### ASSIGNMENT
Nothing but an exact copy of the listing should appear in the response.

(DATA SUPPLIED Opens)

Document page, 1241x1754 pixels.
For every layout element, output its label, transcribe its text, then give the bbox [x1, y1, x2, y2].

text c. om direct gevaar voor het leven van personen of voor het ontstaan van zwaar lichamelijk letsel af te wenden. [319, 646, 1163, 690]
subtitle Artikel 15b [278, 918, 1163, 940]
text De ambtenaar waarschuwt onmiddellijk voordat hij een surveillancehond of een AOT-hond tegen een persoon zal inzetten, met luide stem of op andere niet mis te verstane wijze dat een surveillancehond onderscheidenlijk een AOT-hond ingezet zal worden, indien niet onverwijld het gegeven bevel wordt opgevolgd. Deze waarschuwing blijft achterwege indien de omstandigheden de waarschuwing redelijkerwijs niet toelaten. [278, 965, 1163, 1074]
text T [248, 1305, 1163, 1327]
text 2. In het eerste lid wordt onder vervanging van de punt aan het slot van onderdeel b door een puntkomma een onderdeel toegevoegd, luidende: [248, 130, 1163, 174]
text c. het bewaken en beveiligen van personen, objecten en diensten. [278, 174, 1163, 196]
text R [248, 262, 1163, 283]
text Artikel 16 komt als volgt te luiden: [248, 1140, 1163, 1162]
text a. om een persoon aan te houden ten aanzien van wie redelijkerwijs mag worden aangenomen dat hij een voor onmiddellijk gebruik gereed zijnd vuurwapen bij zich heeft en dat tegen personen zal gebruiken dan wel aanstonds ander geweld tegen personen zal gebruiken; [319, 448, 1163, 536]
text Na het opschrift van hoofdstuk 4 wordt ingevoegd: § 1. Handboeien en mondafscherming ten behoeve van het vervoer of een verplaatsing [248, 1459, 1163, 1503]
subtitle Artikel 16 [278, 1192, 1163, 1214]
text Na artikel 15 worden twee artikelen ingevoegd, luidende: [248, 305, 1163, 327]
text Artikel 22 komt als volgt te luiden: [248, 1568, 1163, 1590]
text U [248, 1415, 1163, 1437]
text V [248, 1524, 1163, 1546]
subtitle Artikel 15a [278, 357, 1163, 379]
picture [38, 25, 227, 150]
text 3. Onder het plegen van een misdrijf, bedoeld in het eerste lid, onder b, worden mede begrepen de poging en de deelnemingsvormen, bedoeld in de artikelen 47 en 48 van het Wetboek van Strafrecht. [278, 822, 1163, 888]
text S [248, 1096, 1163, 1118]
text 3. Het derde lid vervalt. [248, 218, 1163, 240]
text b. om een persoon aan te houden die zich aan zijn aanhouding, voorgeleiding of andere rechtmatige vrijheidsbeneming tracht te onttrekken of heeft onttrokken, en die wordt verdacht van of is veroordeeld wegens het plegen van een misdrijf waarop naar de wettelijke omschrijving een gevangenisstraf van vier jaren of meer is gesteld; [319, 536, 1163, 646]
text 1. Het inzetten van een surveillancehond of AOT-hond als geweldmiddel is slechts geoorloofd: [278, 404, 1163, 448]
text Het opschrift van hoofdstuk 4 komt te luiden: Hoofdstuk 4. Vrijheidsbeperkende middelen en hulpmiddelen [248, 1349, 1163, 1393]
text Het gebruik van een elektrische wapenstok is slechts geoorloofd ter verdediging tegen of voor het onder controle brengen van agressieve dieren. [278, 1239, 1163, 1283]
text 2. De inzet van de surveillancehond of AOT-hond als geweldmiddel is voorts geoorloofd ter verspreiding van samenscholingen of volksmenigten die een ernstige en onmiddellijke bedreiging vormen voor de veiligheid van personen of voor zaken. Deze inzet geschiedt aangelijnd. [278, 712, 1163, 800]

(DATA SUPPLIED Closes)

### OUTPUT BELOW
Document page, 1241x1754 pixels.
For every layout element, output its label, transcribe its text, then give the bbox [x1, y1, x2, y2].

text c. om direct gevaar voor het leven van personen of voor het ontstaan van zwaar lichamelijk letsel af te wenden. [319, 646, 1163, 690]
subtitle Artikel 15b [278, 918, 1163, 940]
text De ambtenaar waarschuwt onmiddellijk voordat hij een surveillancehond of een AOT-hond tegen een persoon zal inzetten, met luide stem of op andere niet mis te verstane wijze dat een surveillancehond onderscheidenlijk een AOT-hond ingezet zal worden, indien niet onverwijld het gegeven bevel wordt opgevolgd. Deze waarschuwing blijft achterwege indien de omstandigheden de waarschuwing redelijkerwijs niet toelaten. [278, 965, 1163, 1074]
text T [248, 1305, 1163, 1327]
text 2. In het eerste lid wordt onder vervanging van de punt aan het slot van onderdeel b door een puntkomma een onderdeel toegevoegd, luidende: [248, 130, 1163, 174]
text c. het bewaken en beveiligen van personen, objecten en diensten. [278, 174, 1163, 196]
text R [248, 262, 1163, 283]
text Artikel 16 komt als volgt te luiden: [248, 1140, 1163, 1162]
text a. om een persoon aan te houden ten aanzien van wie redelijkerwijs mag worden aangenomen dat hij een voor onmiddellijk gebruik gereed zijnd vuurwapen bij zich heeft en dat tegen personen zal gebruiken dan wel aanstonds ander geweld tegen personen zal gebruiken; [319, 448, 1163, 536]
text Na het opschrift van hoofdstuk 4 wordt ingevoegd: § 1. Handboeien en mondafscherming ten behoeve van het vervoer of een verplaatsing [248, 1459, 1163, 1503]
subtitle Artikel 16 [278, 1192, 1163, 1214]
text Na artikel 15 worden twee artikelen ingevoegd, luidende: [248, 305, 1163, 327]
text Artikel 22 komt als volgt te luiden: [248, 1568, 1163, 1590]
text U [248, 1415, 1163, 1437]
text V [248, 1524, 1163, 1546]
subtitle Artikel 15a [278, 357, 1163, 379]
picture [38, 25, 227, 150]
text 3. Onder het plegen van een misdrijf, bedoeld in het eerste lid, onder b, worden mede begrepen de poging en de deelnemingsvormen, bedoeld in de artikelen 47 en 48 van het Wetboek van Strafrecht. [278, 822, 1163, 888]
text S [248, 1096, 1163, 1118]
text 3. Het derde lid vervalt. [248, 218, 1163, 240]
text b. om een persoon aan te houden die zich aan zijn aanhouding, voorgeleiding of andere rechtmatige vrijheidsbeneming tracht te onttrekken of heeft onttrokken, en die wordt verdacht van of is veroordeeld wegens het plegen van een misdrijf waarop naar de wettelijke omschrijving een gevangenisstraf van vier jaren of meer is gesteld; [319, 536, 1163, 646]
text 1. Het inzetten van een surveillancehond of AOT-hond als geweldmiddel is slechts geoorloofd: [278, 404, 1163, 448]
text Het opschrift van hoofdstuk 4 komt te luiden: Hoofdstuk 4. Vrijheidsbeperkende middelen en hulpmiddelen [248, 1349, 1163, 1393]
text Het gebruik van een elektrische wapenstok is slechts geoorloofd ter verdediging tegen of voor het onder controle brengen van agressieve dieren. [278, 1239, 1163, 1283]
text 2. De inzet van de surveillancehond of AOT-hond als geweldmiddel is voorts geoorloofd ter verspreiding van samenscholingen of volksmenigten die een ernstige en onmiddellijke bedreiging vormen voor de veiligheid van personen of voor zaken. Deze inzet geschiedt aangelijnd. [278, 712, 1163, 800]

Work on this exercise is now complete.